■ Dataset section ■
>>
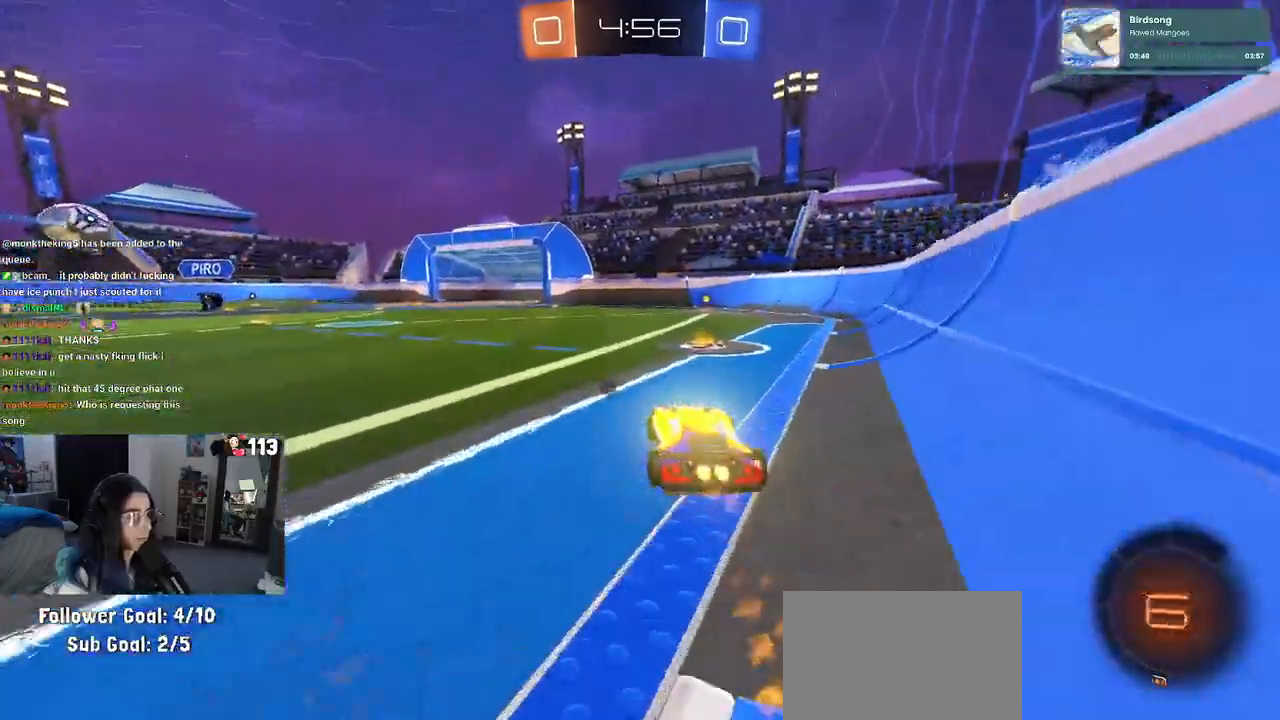
{"dt_ms": 500, "buttons": ["R1"], "left_stick": "center", "right_stick": "center", "events": [[117, "left_stick", "right"], [317, "left_stick", "center"], [350, "TRIANGLE", "down"], [467, "TRIANGLE", "up"]]}
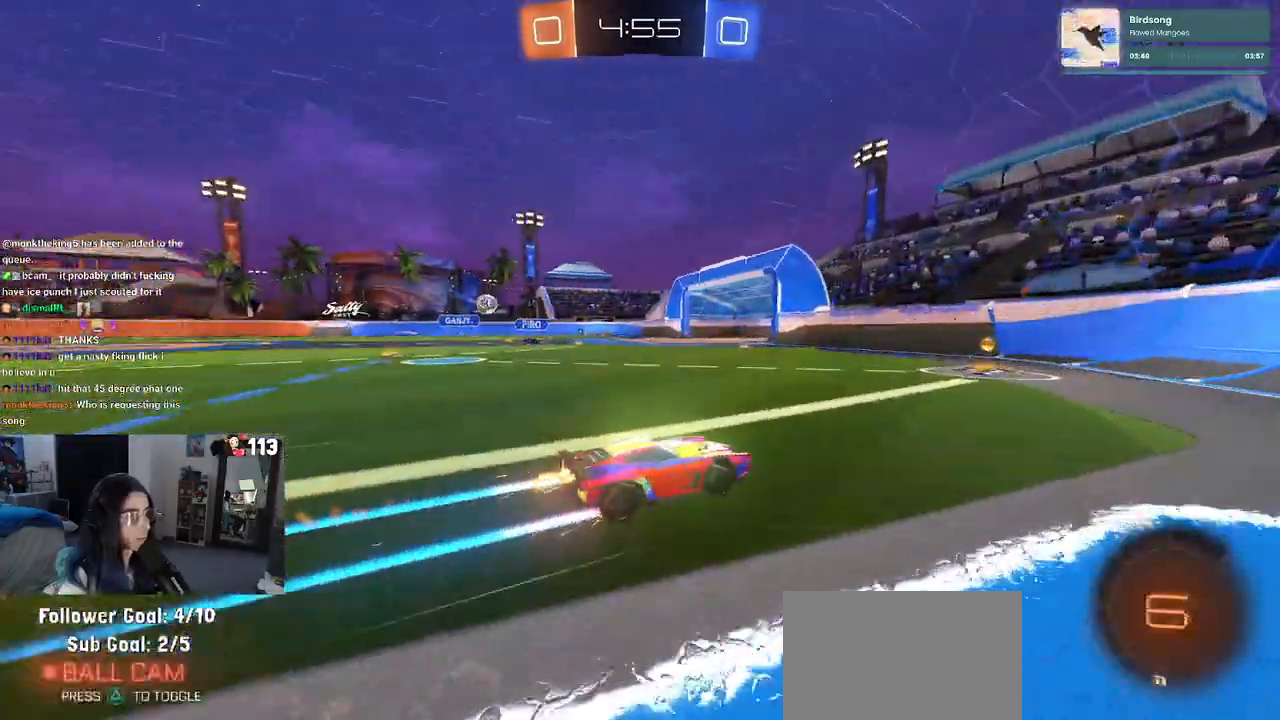
{"dt_ms": 500, "buttons": ["R1"], "left_stick": "left", "right_stick": "center", "events": [[33, "R1", "up"], [233, "left_stick", "left"], [267, "SQUARE", "down"], [383, "SQUARE", "up"], [500, "R1", "down"]]}
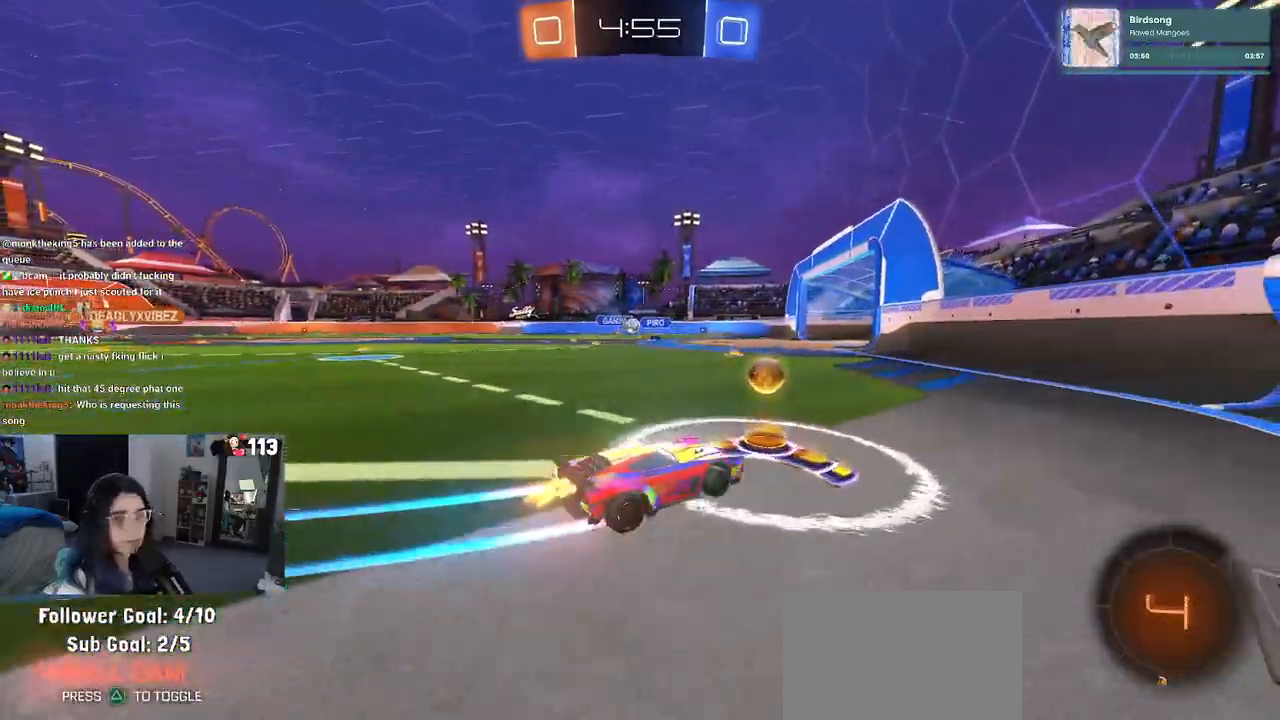
{"dt_ms": 500, "buttons": [], "left_stick": "left", "right_stick": "center", "events": [[383, "R1", "up"]]}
<<
■ Your objective ■
Print the data above exactly, minus pictures.

■ Solution below ■
{"dt_ms": 500, "buttons": ["R1"], "left_stick": "center", "right_stick": "center", "events": [[117, "left_stick", "right"], [317, "left_stick", "center"], [350, "TRIANGLE", "down"], [467, "TRIANGLE", "up"]]}
{"dt_ms": 500, "buttons": ["R1"], "left_stick": "left", "right_stick": "center", "events": [[33, "R1", "up"], [233, "left_stick", "left"], [267, "SQUARE", "down"], [383, "SQUARE", "up"], [500, "R1", "down"]]}
{"dt_ms": 500, "buttons": [], "left_stick": "left", "right_stick": "center", "events": [[383, "R1", "up"]]}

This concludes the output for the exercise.